HERNIA CLINIC OF BRISBANE
David J Phillips
M.B., B.S., F.R.C.S. (Ed) F.R.A.C.S.
SURGEON

OTHER HERNIAS

UMBILICAL HERNIAS
The type of repair used will depend on the size of the patient and the hernia, and will vary quite a lot. In general a small incision skirting the umbilicus will be used and the repair carried out with heavy nylon sutures and often mesh reinforcing. Patients with small hernias can leave hospital the same or the next day. Swelling and infection of the wound is relatively common.

FEMORAL HERNIAS
These are uncommon hernias, which arise below the groin and are more common in females. They are extremely dangerous with a very high risk of bowel strangulation and must be repaired as soon as practicable. Usually a small incision below the groin is all that is necessary and most of these are repaired by open surgery. Because no muscle needs to be cut and a small plug of mesh closes the hernial defect, there is usually no great incapacity following surgery. Laparoscopic repair can be used as an alternative method.

INCISIONAL HERNIAS
These are hernias, which have occurred through the sutured wounds of previous abdominal operations. The repair varies with the type and size of the hernia but in general they require wide exposure of good abdominal wall muscle and a large sheet of mesh to reinforce any sutured repair. Time in hospital is often 4 or more days and recovery is slow. Laparoscopic repairs can be performed in some cases inserting the mesh on the inside of the abdominal cavity and hence avoiding the very large incision and tissue dissection. Recovery is therefore much quicker as the pain is greatly reduced.

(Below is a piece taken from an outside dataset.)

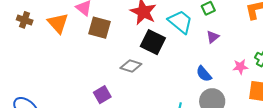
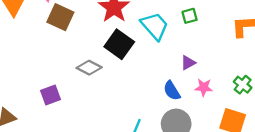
purple triangle: (213, 37) -> (188, 63), moved
pink star: (240, 67) -> (204, 87), moved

The open surgical techniques to repair these types of hernia and the types of mesh have been changing and improving over recent times. My preferred method is to place reinforcing mesh deep to the muscle layer, whenever possible, but still in front of the abdominal lining layer. This preperitoneal repair is not always technically possible to perform, but where it can be, it leads to a very reduced amount of surgical dissection in the fatty tissue layer in front of the muscle layer. Therefore there is much less post operative pain, and much quicker discharge from hospital and return to full activities. There is also a reduced risk of the wound and the mesh becoming infected.